ASSIGNMENT:
Scan the data, and whenever a line contains "ResultadoAnd", copy it.

DATASET EXCERPTS:
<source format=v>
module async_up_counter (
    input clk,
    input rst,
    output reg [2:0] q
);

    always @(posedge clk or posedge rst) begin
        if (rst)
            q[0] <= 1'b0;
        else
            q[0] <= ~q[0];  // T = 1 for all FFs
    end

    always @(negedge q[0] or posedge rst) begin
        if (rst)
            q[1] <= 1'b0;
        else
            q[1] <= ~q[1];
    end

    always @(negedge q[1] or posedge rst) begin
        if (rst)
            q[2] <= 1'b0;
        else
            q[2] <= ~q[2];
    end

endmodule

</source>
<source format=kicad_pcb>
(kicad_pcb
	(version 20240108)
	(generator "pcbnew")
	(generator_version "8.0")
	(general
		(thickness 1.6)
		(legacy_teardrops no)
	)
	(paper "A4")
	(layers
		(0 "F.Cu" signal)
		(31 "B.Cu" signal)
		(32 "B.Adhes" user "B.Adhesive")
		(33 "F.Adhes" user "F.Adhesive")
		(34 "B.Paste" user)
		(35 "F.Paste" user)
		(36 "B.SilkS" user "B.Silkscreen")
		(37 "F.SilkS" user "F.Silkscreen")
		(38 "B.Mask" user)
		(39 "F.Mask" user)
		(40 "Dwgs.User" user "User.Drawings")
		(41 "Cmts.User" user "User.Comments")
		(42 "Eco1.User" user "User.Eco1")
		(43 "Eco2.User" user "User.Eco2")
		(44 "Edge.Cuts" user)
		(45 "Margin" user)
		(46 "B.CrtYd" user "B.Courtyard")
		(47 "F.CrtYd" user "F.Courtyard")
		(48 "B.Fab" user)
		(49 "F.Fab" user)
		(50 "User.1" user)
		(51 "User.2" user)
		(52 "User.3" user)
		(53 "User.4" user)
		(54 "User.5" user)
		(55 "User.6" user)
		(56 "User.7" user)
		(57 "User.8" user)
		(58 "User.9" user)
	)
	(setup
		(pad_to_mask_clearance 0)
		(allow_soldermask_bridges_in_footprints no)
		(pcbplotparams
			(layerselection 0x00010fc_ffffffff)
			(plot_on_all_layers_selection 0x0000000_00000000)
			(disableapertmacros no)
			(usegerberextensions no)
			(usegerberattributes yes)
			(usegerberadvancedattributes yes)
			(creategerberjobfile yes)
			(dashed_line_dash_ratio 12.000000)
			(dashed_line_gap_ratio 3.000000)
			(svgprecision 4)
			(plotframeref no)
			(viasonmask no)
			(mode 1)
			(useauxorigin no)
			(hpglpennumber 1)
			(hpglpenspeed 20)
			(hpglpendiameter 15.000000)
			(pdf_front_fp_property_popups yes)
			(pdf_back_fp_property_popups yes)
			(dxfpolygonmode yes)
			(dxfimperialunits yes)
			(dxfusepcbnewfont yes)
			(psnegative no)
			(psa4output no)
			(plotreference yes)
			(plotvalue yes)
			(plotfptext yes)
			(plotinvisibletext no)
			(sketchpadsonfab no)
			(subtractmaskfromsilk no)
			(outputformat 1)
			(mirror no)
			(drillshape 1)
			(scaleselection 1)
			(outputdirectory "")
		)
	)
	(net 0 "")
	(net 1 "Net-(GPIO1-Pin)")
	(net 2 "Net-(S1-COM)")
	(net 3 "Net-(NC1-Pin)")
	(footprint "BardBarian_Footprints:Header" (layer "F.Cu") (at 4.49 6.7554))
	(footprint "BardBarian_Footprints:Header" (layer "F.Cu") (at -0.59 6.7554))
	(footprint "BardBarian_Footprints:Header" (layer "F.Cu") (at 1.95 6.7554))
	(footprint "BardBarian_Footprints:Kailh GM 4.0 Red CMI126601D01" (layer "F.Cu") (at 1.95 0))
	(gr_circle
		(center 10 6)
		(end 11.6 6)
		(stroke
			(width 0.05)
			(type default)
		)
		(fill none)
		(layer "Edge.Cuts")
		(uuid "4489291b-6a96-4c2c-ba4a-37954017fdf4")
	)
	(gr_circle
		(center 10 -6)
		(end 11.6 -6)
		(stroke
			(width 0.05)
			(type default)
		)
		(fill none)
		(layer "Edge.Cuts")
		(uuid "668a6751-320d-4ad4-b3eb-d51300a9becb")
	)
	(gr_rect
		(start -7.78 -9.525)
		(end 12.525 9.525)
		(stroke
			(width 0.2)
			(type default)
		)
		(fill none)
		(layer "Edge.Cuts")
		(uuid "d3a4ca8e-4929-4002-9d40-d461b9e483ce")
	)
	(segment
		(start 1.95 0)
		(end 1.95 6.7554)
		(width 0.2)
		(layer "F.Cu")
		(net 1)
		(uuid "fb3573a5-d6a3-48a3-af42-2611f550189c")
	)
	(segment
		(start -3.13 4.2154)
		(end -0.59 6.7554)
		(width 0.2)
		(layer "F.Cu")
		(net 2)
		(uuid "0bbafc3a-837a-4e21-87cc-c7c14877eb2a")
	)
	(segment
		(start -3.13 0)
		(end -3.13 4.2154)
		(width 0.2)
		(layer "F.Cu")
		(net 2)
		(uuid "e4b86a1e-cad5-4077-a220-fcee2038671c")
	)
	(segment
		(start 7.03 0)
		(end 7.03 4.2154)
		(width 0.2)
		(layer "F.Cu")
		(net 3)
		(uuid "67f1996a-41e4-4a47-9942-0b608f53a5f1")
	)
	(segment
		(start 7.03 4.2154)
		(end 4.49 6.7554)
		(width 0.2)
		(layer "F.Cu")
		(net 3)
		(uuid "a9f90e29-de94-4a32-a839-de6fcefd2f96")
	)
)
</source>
--
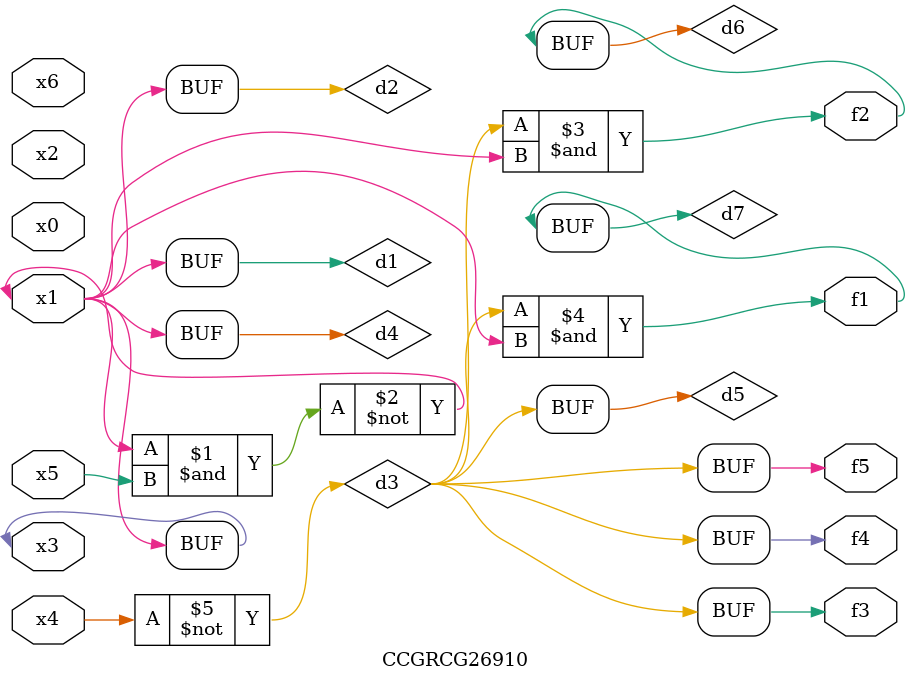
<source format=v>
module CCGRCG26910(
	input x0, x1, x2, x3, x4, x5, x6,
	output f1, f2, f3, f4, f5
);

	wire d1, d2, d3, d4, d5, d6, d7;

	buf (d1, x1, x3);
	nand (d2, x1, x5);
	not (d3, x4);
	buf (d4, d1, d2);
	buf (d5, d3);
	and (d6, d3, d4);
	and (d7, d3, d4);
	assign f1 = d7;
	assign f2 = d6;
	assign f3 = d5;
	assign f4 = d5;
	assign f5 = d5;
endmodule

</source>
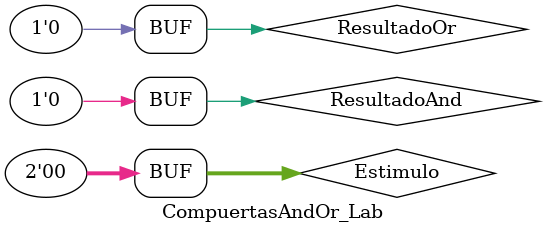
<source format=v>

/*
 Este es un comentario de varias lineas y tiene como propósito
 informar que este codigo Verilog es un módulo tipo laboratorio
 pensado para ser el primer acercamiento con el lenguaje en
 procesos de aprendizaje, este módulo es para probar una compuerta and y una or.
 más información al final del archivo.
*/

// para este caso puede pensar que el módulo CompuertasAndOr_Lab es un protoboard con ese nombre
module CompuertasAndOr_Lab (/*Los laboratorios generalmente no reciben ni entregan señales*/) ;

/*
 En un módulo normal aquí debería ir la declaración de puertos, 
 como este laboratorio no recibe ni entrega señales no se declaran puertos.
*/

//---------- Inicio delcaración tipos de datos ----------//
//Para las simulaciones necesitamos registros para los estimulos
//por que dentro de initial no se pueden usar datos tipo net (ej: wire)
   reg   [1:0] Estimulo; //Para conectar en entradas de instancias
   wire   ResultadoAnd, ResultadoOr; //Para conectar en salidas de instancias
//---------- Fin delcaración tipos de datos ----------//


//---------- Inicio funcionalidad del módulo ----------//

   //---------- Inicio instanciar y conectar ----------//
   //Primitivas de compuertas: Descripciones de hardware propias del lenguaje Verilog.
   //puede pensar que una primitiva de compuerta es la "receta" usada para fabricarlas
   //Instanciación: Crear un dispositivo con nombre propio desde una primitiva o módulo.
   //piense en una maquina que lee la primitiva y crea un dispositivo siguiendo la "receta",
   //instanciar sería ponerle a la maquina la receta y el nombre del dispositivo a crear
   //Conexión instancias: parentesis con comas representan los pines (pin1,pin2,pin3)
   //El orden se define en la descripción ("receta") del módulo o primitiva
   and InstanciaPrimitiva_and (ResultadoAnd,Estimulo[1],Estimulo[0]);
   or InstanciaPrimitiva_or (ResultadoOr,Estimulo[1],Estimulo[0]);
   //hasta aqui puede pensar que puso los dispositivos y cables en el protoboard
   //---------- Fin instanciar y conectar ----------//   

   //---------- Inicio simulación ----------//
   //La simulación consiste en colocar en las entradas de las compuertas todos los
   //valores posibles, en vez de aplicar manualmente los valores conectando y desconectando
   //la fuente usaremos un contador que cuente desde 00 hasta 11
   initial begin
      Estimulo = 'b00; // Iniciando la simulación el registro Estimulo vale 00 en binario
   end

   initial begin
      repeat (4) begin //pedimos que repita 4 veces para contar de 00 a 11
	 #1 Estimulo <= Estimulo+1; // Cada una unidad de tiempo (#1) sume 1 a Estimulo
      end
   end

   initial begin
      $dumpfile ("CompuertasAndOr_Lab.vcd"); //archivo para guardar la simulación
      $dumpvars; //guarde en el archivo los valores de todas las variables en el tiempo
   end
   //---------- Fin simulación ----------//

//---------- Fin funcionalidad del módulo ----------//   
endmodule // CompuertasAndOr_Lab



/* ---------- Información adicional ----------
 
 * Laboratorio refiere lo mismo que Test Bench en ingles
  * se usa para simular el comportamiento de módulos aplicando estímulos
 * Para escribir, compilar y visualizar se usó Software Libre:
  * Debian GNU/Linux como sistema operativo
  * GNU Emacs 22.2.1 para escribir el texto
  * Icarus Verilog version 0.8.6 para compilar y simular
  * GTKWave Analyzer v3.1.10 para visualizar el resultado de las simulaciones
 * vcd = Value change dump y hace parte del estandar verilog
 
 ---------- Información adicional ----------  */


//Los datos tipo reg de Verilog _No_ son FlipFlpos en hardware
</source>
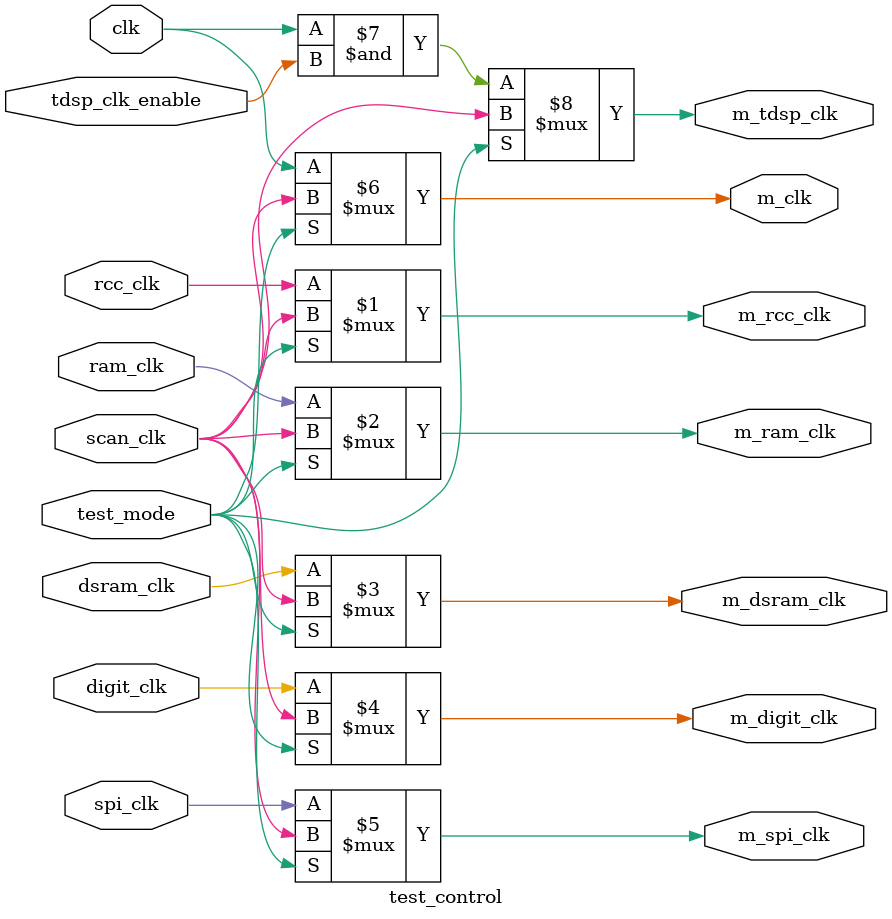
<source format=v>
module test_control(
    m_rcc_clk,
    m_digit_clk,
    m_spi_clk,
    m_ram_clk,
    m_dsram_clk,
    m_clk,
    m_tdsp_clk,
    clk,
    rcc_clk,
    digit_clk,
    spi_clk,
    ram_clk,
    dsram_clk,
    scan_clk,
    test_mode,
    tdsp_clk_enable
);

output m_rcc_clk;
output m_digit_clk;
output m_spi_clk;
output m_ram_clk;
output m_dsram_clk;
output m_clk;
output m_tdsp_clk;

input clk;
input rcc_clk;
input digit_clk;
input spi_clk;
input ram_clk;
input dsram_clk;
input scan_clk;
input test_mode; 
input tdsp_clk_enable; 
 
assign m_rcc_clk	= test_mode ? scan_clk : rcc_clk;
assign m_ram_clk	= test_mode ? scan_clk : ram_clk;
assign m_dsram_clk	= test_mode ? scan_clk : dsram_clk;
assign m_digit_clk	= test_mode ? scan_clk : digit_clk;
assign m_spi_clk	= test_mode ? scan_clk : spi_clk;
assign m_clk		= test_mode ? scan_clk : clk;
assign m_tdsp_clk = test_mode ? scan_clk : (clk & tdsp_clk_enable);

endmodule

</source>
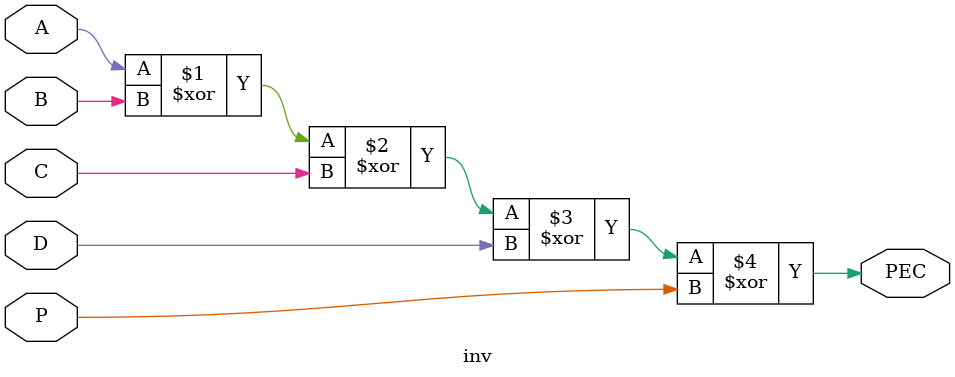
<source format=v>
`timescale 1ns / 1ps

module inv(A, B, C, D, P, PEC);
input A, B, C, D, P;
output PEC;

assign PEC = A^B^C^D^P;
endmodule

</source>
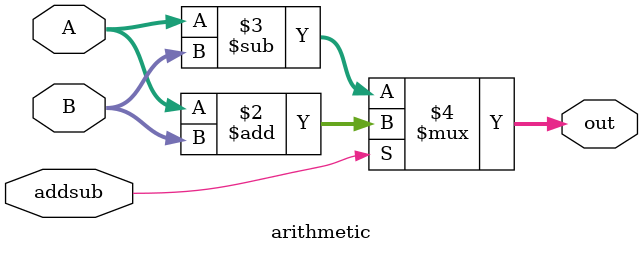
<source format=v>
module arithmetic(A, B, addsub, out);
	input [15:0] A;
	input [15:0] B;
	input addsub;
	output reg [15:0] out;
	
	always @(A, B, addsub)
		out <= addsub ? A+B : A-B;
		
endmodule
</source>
==
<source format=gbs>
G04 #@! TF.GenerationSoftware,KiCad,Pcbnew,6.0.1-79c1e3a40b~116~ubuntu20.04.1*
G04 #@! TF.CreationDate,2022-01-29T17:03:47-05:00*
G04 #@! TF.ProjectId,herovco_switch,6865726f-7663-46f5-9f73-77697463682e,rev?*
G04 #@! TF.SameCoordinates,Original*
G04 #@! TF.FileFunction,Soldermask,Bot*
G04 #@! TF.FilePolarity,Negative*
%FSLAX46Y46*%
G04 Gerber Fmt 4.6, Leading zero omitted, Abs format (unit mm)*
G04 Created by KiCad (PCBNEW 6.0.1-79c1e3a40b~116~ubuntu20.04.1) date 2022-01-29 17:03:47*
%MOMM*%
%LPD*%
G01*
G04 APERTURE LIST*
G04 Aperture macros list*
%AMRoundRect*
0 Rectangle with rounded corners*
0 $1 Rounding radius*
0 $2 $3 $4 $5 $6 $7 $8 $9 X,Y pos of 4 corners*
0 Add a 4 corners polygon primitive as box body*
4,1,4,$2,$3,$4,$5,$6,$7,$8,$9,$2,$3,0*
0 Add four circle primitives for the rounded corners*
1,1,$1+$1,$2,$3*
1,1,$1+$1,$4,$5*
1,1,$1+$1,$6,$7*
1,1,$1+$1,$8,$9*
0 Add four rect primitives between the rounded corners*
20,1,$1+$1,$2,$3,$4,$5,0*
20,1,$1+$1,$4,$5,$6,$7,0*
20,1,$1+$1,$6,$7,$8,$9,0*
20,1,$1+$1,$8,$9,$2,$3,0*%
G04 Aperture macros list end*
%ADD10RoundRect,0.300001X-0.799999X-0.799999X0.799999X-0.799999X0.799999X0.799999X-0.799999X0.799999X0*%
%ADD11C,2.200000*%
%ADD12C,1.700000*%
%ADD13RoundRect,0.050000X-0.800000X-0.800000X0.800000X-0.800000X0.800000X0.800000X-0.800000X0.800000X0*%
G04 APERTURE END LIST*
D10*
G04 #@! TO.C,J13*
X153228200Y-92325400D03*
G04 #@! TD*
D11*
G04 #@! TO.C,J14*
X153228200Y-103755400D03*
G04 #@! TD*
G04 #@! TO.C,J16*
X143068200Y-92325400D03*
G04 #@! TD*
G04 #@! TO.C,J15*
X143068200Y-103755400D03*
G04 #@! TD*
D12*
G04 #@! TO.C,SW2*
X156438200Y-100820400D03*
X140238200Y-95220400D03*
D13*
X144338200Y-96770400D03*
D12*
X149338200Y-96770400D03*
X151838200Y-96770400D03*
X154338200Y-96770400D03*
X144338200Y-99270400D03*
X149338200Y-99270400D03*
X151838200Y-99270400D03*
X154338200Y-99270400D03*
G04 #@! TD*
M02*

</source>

TASK SOLUTION:
   wire   ResultadoAnd, ResultadoOr; //Para conectar en salidas de instancias
   and InstanciaPrimitiva_and (ResultadoAnd,Estimulo[1],Estimulo[0]);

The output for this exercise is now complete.